» Document excerpt
According to "Rolling Stone,"
Cobain fell ill with a stomach problem
during their tour
of four continents
and had to cancel a number
of dates in England.
There's been speculation
of summer tour plans,
but so far, only the next
Reading Festival in August.
Nirvana is now retreating
from doing interviews.
Whether it's a reaction
to "too much, too soon,"
the band would rather
than be knighted as spokesmen
for a generation.
Right after you
guys got married,
they were the biggest band
in the world,
and Kurt decided
to take six months off.
So, officially,
in the story that's out in the world,
he took six months off
He could have toured the world at that
point and made a shitload of money.
Oh, I see.
To me,
it seemed like he wanted to stay
in an apartment with you
and do heroin.
Yeah, he wanted to stay in an
apartment and do heroin and paint.
And play his guitar.
That's what he wanted to do.
Hi.
Hi.
- This is our house.
- This is where we live.
I know it looks disgusting now,
but sometimes it's nice,
'cause no one else
f***ing does.
Okay, this is the toilet.
This is, um...
- This is me.
- Hey.
- Hello.
- Do we have a turkey baster?
What?
Right. Why do you think
that everyone thinks
you're the good one
and I'm the bad one?
Because I know how
to "use my illusion."
Where are you going?
I paid for this.
Put on the "dancing
merry chimp"!
So is this the living room
that that guy described
in "Rolling Stone" magazine?
With nothing
but a Twin Reverb amp
- and teddy bears to keep him company.
- And the Cosmic Psychos.
The "Cosmo Psychos."
- There's Eric.
- The champ.
Hi, honey.
- Hi.
- I love you a lot. You are so cute.

» Instructions
**A)** Print the transcript from "the band would" to "shitload of money.".
**B)** State whether each of these statements agrees with the transcript, answering yes or no and quoting the words of the transcript that decide it: (i) Illness forced Cobain to cancel some dates in England. (ii) Kurt chose to take a year off. (iii) Nirvana is now doing more interviews.
The data given after this have no connection to the transcript.

» Data to examine
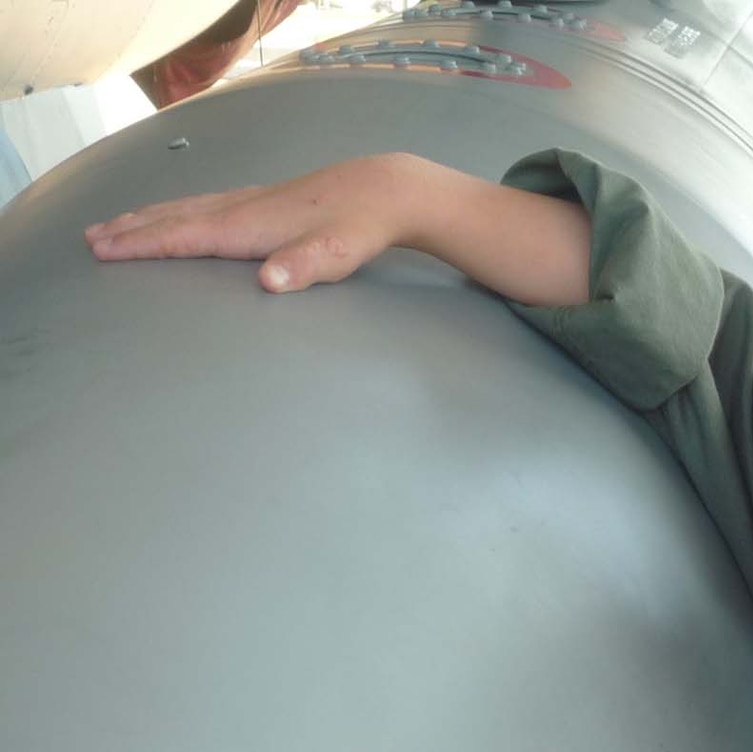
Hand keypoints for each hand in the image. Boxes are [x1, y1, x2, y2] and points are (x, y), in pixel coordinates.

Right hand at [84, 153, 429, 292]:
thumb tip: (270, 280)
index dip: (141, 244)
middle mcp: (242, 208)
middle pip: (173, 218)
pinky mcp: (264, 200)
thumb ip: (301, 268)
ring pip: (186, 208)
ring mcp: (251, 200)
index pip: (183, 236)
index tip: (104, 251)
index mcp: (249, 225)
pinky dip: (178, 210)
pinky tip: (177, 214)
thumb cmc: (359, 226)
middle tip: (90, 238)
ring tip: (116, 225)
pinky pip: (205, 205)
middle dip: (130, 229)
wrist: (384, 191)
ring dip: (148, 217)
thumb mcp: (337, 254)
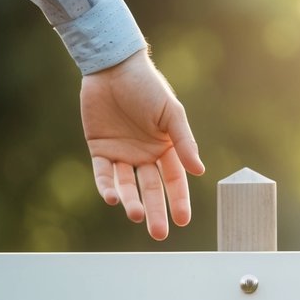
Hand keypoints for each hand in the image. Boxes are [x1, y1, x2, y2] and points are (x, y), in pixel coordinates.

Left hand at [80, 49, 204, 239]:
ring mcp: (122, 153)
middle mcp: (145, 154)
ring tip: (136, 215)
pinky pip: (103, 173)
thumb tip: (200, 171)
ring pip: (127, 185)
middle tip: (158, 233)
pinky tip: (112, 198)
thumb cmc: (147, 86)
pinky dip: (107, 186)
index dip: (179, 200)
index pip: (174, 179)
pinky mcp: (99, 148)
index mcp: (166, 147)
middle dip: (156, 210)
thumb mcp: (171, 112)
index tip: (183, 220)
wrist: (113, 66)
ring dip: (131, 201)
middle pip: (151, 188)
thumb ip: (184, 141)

» Responses in order
**A)**
the band would rather
than be knighted as spokesmen
for a generation.
Right after you
guys got married,
they were the biggest band
in the world,
and Kurt decided
to take six months off.
So, officially,
in the story that's out in the world,
he took six months off
He could have toured the world at that
point and made a shitload of money.

**B)**
(i) Yes: "Cobain fell ill with a stomach problem during their tour of four continents and had to cancel a number of dates in England."
(ii) No: "Kurt decided to take six months off."
(iii) No: "Nirvana is now retreating from doing interviews."